KABUL, AFGHANISTAN – Local sources in northeastern Badakhshan province report that Dr. Mohammad Sarwar, known as Dr. Sardar, who was arrested and tortured twice by the Taliban, has passed away.

Speaking with KabulNow today, local sources attributed the doctor’s death to a heart attack. However, they noted that he had been suffering from back pain and heart disease following severe torture by the Taliban.

Sources said that Dr. Sardar worked at the 209 Shaheen Corp military hospital in northern Balkh province and the Sardar Mohammad Dawood Khan military hospital in Kabul city in 2013 and 2014. Additionally, he established a private clinic in Badakhshan’s Keshm district to offer health services to the local community.

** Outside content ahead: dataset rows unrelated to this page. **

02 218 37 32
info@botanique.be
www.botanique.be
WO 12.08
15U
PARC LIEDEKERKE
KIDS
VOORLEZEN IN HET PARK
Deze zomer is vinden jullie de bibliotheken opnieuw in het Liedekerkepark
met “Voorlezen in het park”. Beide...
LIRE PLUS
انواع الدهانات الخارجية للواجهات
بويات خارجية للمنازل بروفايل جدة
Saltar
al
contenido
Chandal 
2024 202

According to local sources, the Taliban arrested and tortured the doctor twice in the last two and a half years. In February 2022, they first tied him to a tree in front of local people and beat him for half an hour, accusing him of possessing weapons.

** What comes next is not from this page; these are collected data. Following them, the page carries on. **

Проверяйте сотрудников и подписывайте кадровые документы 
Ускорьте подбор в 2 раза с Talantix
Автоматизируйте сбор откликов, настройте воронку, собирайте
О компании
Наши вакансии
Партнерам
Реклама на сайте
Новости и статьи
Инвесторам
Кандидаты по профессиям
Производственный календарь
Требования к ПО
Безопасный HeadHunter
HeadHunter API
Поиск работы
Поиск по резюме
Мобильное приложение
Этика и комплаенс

Sources added that a few months later, in April 2022, Taliban intelligence arrested Dr. Sardar for the second time, accusing him of collaborating with the National Resistance Front (NRF), an armed group opposing the Taliban, and transferred him to Faizabad city in Badakhshan.

According to Dr. Sardar’s relatives, the Taliban subjected him to severe torture, including beatings with electric shocks, for a month while he was in prison.

The doctor, according to sources, was released after a month from the Taliban prison in Badakhshan after his relatives provided a guarantee. However, due to injuries caused by the torture, he had been suffering from back pain, high blood pressure, and heart disease recently.

He passed away due to a heart attack while working in his clinic on Sunday, May 26.

The local Taliban authorities in Badakhshan have said that they are investigating the incident with the family of the deceased Dr. Sardar.

This incident marks the latest in a series of Taliban crackdowns on local civilians and former security force members. In the past almost three years, the group has detained, tortured, or even killed numerous civilians across the country, often accusing them of collaborating with armed anti-Taliban groups or possession of weapons.

Human rights groups have repeatedly accused the Taliban of gross human rights violations, expressing concerns that arbitrary detention, torture, revenge killings, and enforced disappearances of civilians and former security forces have not ceased despite the regime’s “general amnesty” announcement.